I query a database and push the result out to the console and a file using two methods like this:
var result = from p in _db.Pages
join r in rank on p.PkId equals r.Key
orderby r.NumPages descending
select new KeyNameCount
{
PageID = p.PkId,
PageName = p.Name,
Count = r.NumPages
};
WriteFindingsToFile(result, parentId);
WriteFindingsToConsole(result, parentId);
IEnumerable<T>, not IQuerable<T> is used as parametertype for result when used as a parameter in the two method calls.
In both calls the result is iterated in a foreach. This leads to two identical calls against the database, one for each method.
I could refactor the two methods into one and only use one foreach, but that would fast become very hard to maintain (adding write to html, write to xml, etc.)
I am pretty sure this is a farly common question, but using google has not made me any wiser, so I turn to you guys 🙂
Every time you access a LINQ query it will requery the database to refresh the data. To stop this happening use
.ToArray()or.ToList().e.g.
It’s important to understand that a raw LINQ query is run when it is used, not when it is written in the code (e.g. don’t dispose of your _db before then).

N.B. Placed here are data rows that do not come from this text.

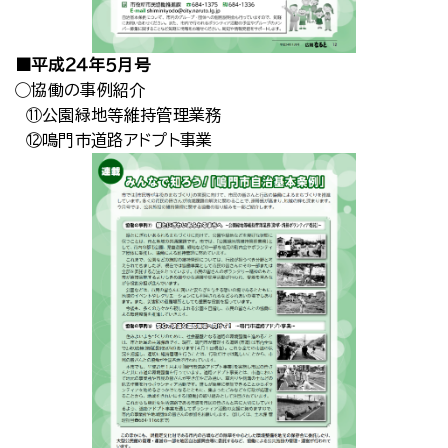
■平成２４年５月号
◯協働の事例紹介
⑪公園緑地等維持管理業務
⑫鳴門市道路アドプト事業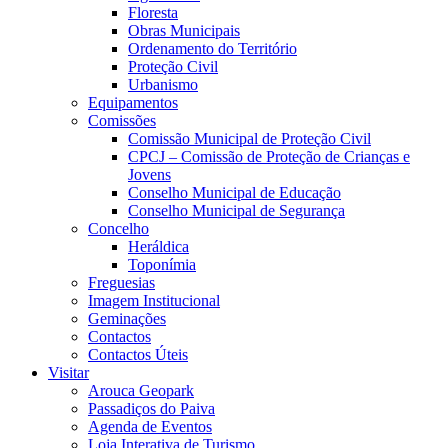
Floresta
Obras Municipais
Ordenamento do Território
Proteção Civil
Urbanismo
Equipamentos
Comissões
Comissão Municipal de Proteção Civil
CPCJ – Comissão de Proteção de Crianças e
Jovens
Conselho Municipal de Educação
Conselho Municipal de Segurança
Concelho
Heráldica
Toponímia
Freguesias
Imagem Institucional
Geminações
Contactos
Contactos Úteis
Visitar
Arouca Geopark
Passadiços do Paiva
Agenda de Eventos
Loja Interativa de Turismo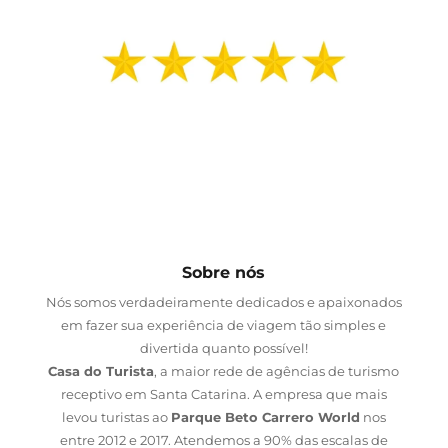
Sobre nós
Nós somos verdadeiramente dedicados e apaixonados
em fazer sua experiência de viagem tão simples e
divertida quanto possível!
Casa do Turista
, a maior rede de agências de turismo
receptivo em Santa Catarina. A empresa que mais
levou turistas ao
Parque Beto Carrero World
nos
entre 2012 e 2017. Atendemos a 90% das escalas de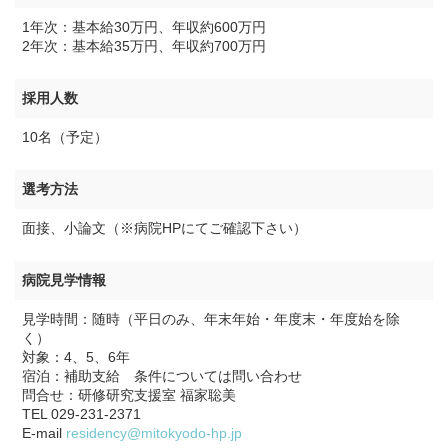
1年次：基本給30万円、年収約600万円
2年次：基本給35万円、年収約700万円
採用人数
10名（予定）
選考方法
面接、小論文（※病院HPにてご確認下さい）
病院見学情報
見学時間：随時（平日のみ、年末年始・年度末・年度始を除
く）
対象：4、5、6年
宿泊：補助支給 条件については問い合わせ
問合せ：研修研究支援室 福家聡美
TEL 029-231-2371
E-mail
residency@mitokyodo-hp.jp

It can be surprising when you realise how it really works. This allows method chaining and later modification of the query to be reflected in the final query run on the DB. It is important to always keep in mind as it can cause run-time bugs that will not be caught at compile time, usually because the DB connection is closed before the list is used, as you are passing around what appear to be a simple IEnumerable.
EDIT: Changed to remove my opinion and reflect the discussion in the comments. Personally I think the compiler should assume that the end result of chained queries is immediately run unless you explicitly say that it’ll be further modified later. Just to avoid the run-time bugs it inevitably causes.